Shareholders in Activision Blizzard approved overwhelmingly to accept Microsoft Corporation’s offer of $68.7 billion to acquire the company at yesterday’s Special Meeting of Stockholders. More than 98% of the shares voted in favour of the buyout offer, Activision Blizzard confirmed in a statement released on their website. The largest payment for a technology company in recorded history, toppling Dell’s acquisition of EMC Data Storage from 2016, it’s now expected the deal will conclude during Microsoft’s fiscal year, which ends on June 30th 2023.

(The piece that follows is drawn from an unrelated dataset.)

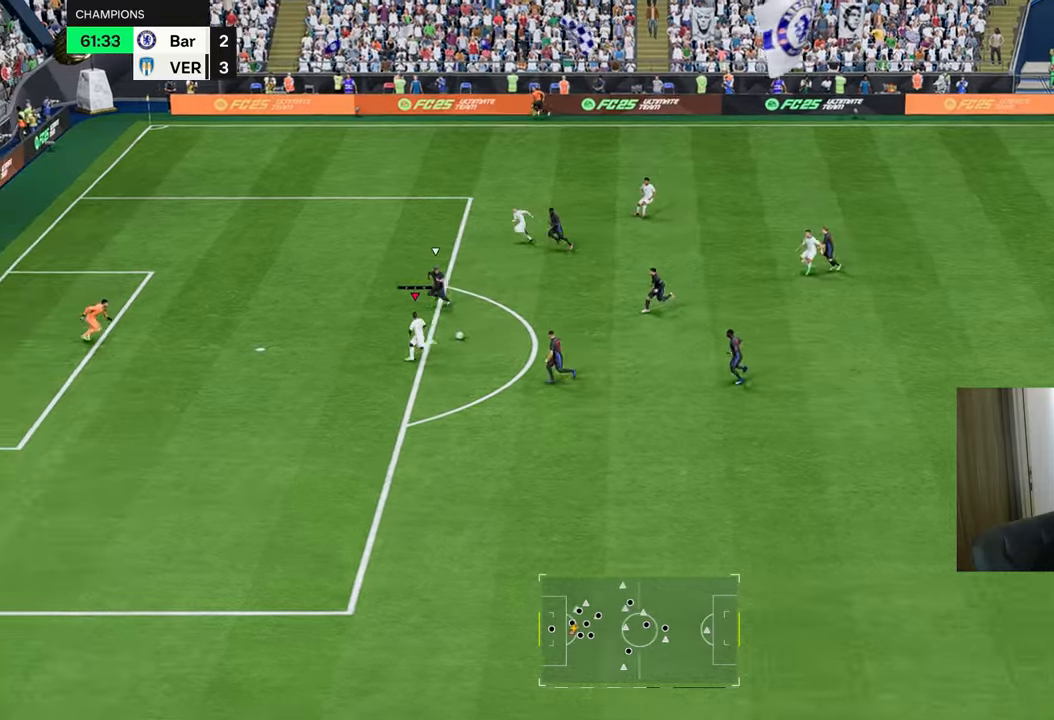
{"buttons": ["R1"], "left_stick": "up-left", "right_stick": "center", "events": [[100, "CIRCLE", "up"]]}
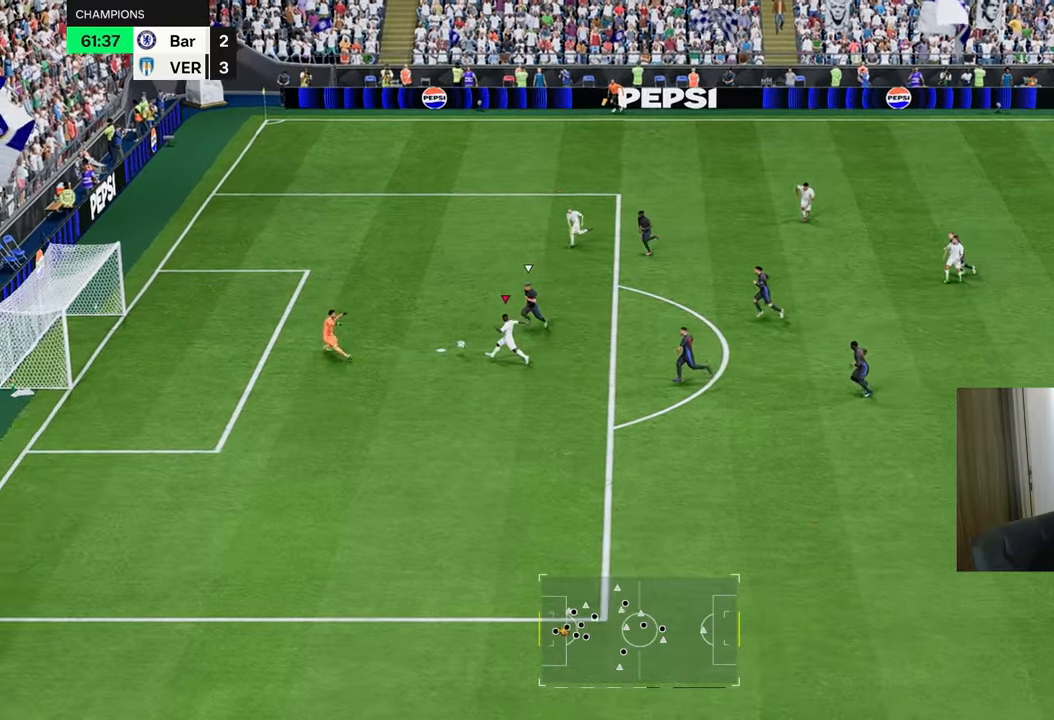
{"buttons": ["R1"], "left_stick": "down-left", "right_stick": "center", "events": [[350, "left_stick", "left"], [450, "left_stick", "down-left"]]}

Microsoft made public their all-cash proposal to acquire Activision Blizzard for $95 per share on January 18th, which was just a bit of a shock. The proposed deal would further consolidate the games industry and bring huge franchises like Call of Duty, Overwatch, Warcraft, Candy Crush and, really weirdly, Crash Bandicoot under Microsoft’s stewardship. Activision Blizzard’s, ahem, controversial CEO Bobby Kotick, who reportedly proposed buying games media outlets to ‘change the narrative’ surrounding the company, commented on the shareholders’ approval:

“Today’s overwhelmingly supportive vote by our stockholders confirms our shared belief that, combined with Microsoft, we will be even better positioned to create great value for our players, even greater opportunities for our employees, and to continue our focus on becoming an inspiring example of a welcoming, respectful, and inclusive workplace.”

At the end of March, Four United States senators including former Presidential candidate Bernie Sanders and Massachusetts representative Elizabeth Warren appealed to the Federal Trade Commission to consider the effect of Microsoft’s acquisition of Activision Blizzard on workers before approving the deal. Bloomberg report that the FTC’s lead Lina Khan is likely to oppose the deal when it’s reviewed. Other governments outside of the United States have also yet to approve the deal.

Activision Blizzard have struggled with accusations of sexual harrassment, discrimination and poor working conditions for their employees in recent years. These issues continue to play out in public, although Activision Blizzard finally acknowledged the demands of unionized Quality Assurance testers across most of the company earlier this month. Only Raven Software were left out of this change, although the United States’ National Labor Relations Board has since ruled that Raven’s QA staff can vote on unionization with ballots due to be sent out today.